In 1963 President Kennedy with his characteristic eloquence and clarity said we want to see a stable Government there, carrying on the struggle to maintain its national independence.
We believe strongly in that. We are not going to withdraw from that effort. In my opinion, for us to withdraw from that effort would mean a collapse not only of South Vietnam but Southeast Asia. So we're going to stay there.
President Eisenhower and President Johnson expressed the same conclusion during their terms of office.
For the future of peace, precipitate withdrawal would be a disaster of immense magnitude. A nation cannot remain great if it betrays its allies and lets down its friends. Our defeat and humiliation in South Vietnam without question would promote recklessness in the councils of those great powers who have not yet abandoned their goals of world conquest. This would spark violence wherever our commitments help maintain the peace -- in the Middle East, in Berlin, eventually even in the Western Hemisphere. Ultimately, this would cost more lives. It would not bring peace. It would bring more war.

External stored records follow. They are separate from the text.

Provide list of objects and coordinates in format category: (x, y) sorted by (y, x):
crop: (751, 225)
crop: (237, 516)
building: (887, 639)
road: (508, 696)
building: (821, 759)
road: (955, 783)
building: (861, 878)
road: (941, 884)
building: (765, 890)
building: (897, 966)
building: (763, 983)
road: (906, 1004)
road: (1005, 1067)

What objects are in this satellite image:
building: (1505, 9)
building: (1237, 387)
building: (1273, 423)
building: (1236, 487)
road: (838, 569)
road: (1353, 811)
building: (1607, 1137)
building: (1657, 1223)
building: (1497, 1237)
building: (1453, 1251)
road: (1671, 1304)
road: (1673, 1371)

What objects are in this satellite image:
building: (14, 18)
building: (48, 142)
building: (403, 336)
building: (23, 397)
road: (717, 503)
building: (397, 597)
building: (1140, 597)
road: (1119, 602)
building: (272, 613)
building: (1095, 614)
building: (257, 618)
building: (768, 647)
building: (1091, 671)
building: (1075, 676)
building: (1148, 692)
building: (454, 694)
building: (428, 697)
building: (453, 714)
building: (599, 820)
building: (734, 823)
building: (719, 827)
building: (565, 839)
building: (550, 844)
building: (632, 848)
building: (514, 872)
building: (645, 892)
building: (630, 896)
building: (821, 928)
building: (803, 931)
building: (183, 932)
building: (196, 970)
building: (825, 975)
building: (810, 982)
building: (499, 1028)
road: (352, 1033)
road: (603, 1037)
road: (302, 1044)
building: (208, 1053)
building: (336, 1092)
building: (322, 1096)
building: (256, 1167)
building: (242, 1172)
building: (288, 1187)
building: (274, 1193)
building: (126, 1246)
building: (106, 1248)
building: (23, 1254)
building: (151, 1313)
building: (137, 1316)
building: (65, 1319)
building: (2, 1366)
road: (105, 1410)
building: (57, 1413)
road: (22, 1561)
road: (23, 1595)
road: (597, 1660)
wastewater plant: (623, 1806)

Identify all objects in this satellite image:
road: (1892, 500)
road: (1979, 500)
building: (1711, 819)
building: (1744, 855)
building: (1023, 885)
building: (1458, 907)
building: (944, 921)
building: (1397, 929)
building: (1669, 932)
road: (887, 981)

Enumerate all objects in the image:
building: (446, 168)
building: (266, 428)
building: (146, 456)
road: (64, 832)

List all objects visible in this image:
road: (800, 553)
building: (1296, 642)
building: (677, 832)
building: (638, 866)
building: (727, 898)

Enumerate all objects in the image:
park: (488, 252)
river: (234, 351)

And then there's the Great Communicator, Ronald Reagan, repeating that old mantra about how it's okay to leave Central America, let them suffer, so what, no threat to us:
If Central America were to fall, what would the consequences be for our position in Asia, Europe, and for alliances such as NATO? If the United States cannot respond to a threat near our own borders, why should Europeans or Asians believe that we're seriously concerned about threats to them? If the Soviets can assume that nothing short of an actual attack on the United States will provoke an American response, which ally, which friend will trust us then?-- President Ronald Reagan, Speech to Congress, April 27, 1983
The national security of all the Americas is at stake in Central America. If we cannot defend ourselves there, we cannot expect to prevail elsewhere. Our credibility would collapse, our alliances would crumble, and the safety of our homeland would be put in jeopardy.
What a genius that Abizaid is, coming up with a "construct" which uses the same scare-mongering rhetoric used by every war-mongering world leader in history. And what an idiot Bush is, to believe there is anything original or brilliant about it.